● Written exercise
Could you extend the reader comments below about BeOS and its file system, picking up right after the last comment?

Apple would probably have a much larger market share, but nothing like the 95%+ that the IBM PC has today. Instead we’d probably still have companies like Commodore and Acorn competing for a slice of the computer market, just like back in the 80s.
Compatibility might be more of an issue without one software company being so ubiquitous, but maybe the extra competition and innovation would have made up for that…
AMIIIGAAAAAAAAAAAAA
Ms has only be lucky enough to have the monopoly of the OS on the open plate-form the PC was (and still is).
Apple has always been working with their proprietary hardware.
While I work on BeOS daily (as well as 2 other much bigger OSes), I always hated the ridiculous claims of the BeOS file system. In the Hacker book and in this article there is mention of TB size disk drives and 260GB files given the 64b address space.
In practice my stock R5 disk formatter can only install 4 measly 32GB partitions on a drive no bigger than 130GB. I usually put NTFS on a really big partition and let BeOS have the left overs.
I would dearly like to have seen a portable open source Tracker running on top of Windows & Linux perhaps even more so than Haiku, and with a number of stupid issues fixed.
On the Zeta front, I wonder if any of the Zeta only apps might now get ported back to BeOS or did they get locked into functions that Haiku won’t have for some time.
There are two issues that control the capacity to make use of large drives, that I strongly suspect you don’t know enough about, transputer_guy.
1. This one is definitely a bug, but non-Dan0 mkbfs had a silly limitation for partition size that was purely a bug.
2. As of the time Be, Inc. went out of business, IIRC no PC BIOS implementations supported beyond that (once again) arbitrary BIOS limit that afflicts IDE and all the older technologies that format that way that defines sectors by cluster head and cylinder. To support larger drives at the time, you would need a SCSI boot device. That’s one of the reasons I bought a machine with built-in SCSI controllers that BeOS supported, though I never needed to expand my storage space soon enough to take advantage of the (I’m guessing) >130 GB drive size support.

● Dataset rows
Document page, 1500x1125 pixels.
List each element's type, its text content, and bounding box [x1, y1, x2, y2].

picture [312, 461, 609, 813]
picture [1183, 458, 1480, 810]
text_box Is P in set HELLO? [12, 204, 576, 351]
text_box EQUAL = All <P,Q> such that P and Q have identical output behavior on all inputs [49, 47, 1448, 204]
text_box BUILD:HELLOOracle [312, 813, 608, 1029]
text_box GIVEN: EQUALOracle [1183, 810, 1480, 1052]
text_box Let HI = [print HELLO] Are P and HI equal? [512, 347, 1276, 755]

● Solved problem
With a more modern BIOS, I do believe BeOS can format partitions on IDE/PATA drives >130 GB (I don’t currently have that updated of a BIOS on my main machine, though) though you may have a hard time finding a Be, Inc. created mkbfs that formats larger than that. However, there’s Haiku…. my system has some small parts added from Haiku already in my BeOS 5.03 installation, which allows me to take advantage of a video resolution BeOS was never designed for,so if not now (I’ve not checked, and don’t have a real need to: how much space can I *really* use up in BeOS with as little as is available for it?) then soon, you should be able to take the parts you want from Haiku and do a transplant into a BeOS installation, at least in some cases.
The BFS filesystem, even though it has some real quirks that limit maximum usable file size when things start getting too fragmented, can] support those huge files and filesystems. There is definitely room for improvement, though, no doubt about that. ZFS sounds like it’ll be well-suited functionality-wise to allow existing BeOS/Haiku applications to do whatever they did, transparently, once it gets ported to Haiku.
“The BFS filesystem, even though it has some real quirks”
Like how it handles many files on partition horribly bad?
Try untar’ing something with a lot files, say the X.org source tree, on a BFS drive and watch it slow to a crawl. Then try to remove all the files. It’ll take forever (like 30 minutes at least).
I understand this is because BeOS was “the media OS” (seriously, that’s one dumb catch phrase) and that it’s optimized for large files but the performance hit is nevertheless quite pathetic.
Heh. Format your partitions without attribute or index support and there you go. It will be a lot faster but you will loose extended attributes, ultra-fast index base searches, loive queries and so on. It is a matter of trade-offs.
That said, the biggest problem was the fixed size file system cache, which was addressed in Haiku with the integration of the VM and file cache.
I’d be glad to hear that BeOS could indeed format >130GB at least on huge SCSI drives and it was just a bug that never got fixed since IDE drives were so tiny back then. I did use SCSI too, way back when.
Even with no Be development, my stock R5 has also improved considerably over the years, now have twin head or crazy resolutions far beyond whats is good for the eyes (thanks to Rudolf). Also finally got Sata working with comparable disk speed to W2k, even 1GB of ram works. Some of these I never would have expected for a “dead” OS. I’ll pray for better USB2 and larger HD format support.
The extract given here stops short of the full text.